EXERCISE MATERIALS START

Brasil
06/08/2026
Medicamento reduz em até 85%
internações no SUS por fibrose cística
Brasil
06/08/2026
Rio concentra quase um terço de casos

EXERCISE MATERIALS END
EXERCISE MATERIALS START

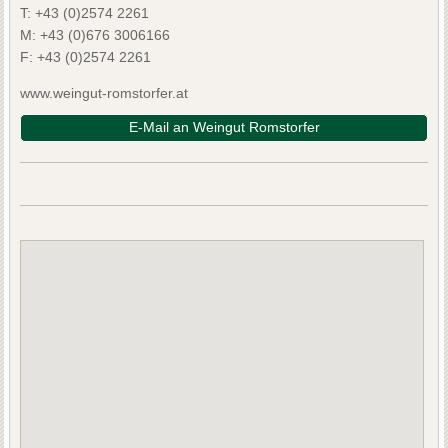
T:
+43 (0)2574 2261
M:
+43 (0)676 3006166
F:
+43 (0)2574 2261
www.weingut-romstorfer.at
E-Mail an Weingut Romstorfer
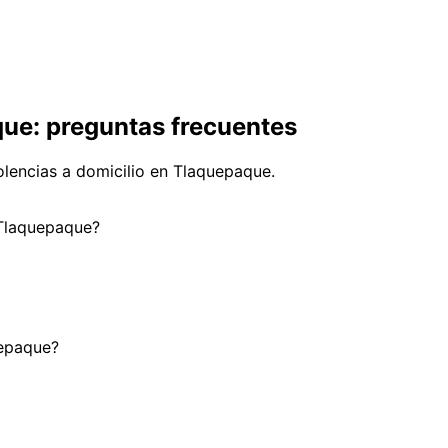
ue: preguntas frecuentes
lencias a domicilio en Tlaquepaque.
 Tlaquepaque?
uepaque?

EXERCISE MATERIALS END
EXERCISE MATERIALS START

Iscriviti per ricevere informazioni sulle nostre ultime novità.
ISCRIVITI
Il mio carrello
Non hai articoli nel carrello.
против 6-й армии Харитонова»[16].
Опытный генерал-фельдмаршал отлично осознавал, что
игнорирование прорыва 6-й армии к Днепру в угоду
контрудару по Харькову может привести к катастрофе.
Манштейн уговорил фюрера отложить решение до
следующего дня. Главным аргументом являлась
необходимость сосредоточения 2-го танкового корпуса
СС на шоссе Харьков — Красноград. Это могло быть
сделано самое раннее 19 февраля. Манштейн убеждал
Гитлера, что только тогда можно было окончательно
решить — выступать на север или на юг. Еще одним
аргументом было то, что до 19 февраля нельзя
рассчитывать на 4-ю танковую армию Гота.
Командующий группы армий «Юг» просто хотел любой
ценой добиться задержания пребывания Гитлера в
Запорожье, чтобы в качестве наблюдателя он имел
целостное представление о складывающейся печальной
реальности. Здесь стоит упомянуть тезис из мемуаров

EXERCISE MATERIALS END

Copy out everything from the line containing "Iscriviti per ricevere" down to the line containing "Манштейн уговорил фюрера отложить решение до", swapping "фюрера" for "Гитлера" and keeping all else the same.

Iscriviti per ricevere informazioni sulle nostre ultime novità.
ISCRIVITI
Il mio carrello
Non hai articoli nel carrello.
против 6-й армии Харитонова»[16].
Опытный генерал-фельдмаршал отлично осознавал, что
игнорирование прорыва 6-й армии к Днепру в угоду
контрудару по Харькову может привести к катастрофе.
Манштейн уговорил Гитлера отложить решение до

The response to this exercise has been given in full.